Records provided:
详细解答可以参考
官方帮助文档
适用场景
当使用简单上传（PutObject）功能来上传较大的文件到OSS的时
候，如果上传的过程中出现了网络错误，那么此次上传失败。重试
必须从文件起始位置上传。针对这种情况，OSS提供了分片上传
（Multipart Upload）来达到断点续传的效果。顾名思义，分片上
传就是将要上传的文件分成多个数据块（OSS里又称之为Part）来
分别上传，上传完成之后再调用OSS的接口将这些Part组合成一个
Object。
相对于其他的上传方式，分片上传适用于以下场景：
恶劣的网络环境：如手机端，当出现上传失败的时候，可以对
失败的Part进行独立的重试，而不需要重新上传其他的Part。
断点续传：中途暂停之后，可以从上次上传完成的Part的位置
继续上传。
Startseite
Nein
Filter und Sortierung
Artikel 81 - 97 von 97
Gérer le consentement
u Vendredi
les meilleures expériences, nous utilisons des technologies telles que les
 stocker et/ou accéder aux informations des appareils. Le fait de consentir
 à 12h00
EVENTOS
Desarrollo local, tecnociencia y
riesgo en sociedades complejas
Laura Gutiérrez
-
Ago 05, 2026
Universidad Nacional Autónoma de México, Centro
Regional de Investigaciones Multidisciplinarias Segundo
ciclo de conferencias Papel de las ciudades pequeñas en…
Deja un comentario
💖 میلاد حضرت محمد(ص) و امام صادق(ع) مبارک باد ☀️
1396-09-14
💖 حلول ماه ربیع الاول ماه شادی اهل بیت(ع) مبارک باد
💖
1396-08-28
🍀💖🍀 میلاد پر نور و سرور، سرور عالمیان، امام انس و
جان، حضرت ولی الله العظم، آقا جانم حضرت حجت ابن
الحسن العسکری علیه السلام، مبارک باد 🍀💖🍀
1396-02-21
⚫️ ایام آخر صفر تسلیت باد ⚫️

Action item: Return exactly, and only, the lines above starting at the line that contains "Artikel 81 - 97 von 97" and ending at the line that contains "Desarrollo local, tecnociencia y".

Response to the exercise:
Artikel 81 - 97 von 97
Gérer le consentement
u Vendredi
les meilleures expériences, nous utilisons des technologies telles que les
 stocker et/ou accéder aux informations des appareils. Le fait de consentir
 à 12h00
EVENTOS
Desarrollo local, tecnociencia y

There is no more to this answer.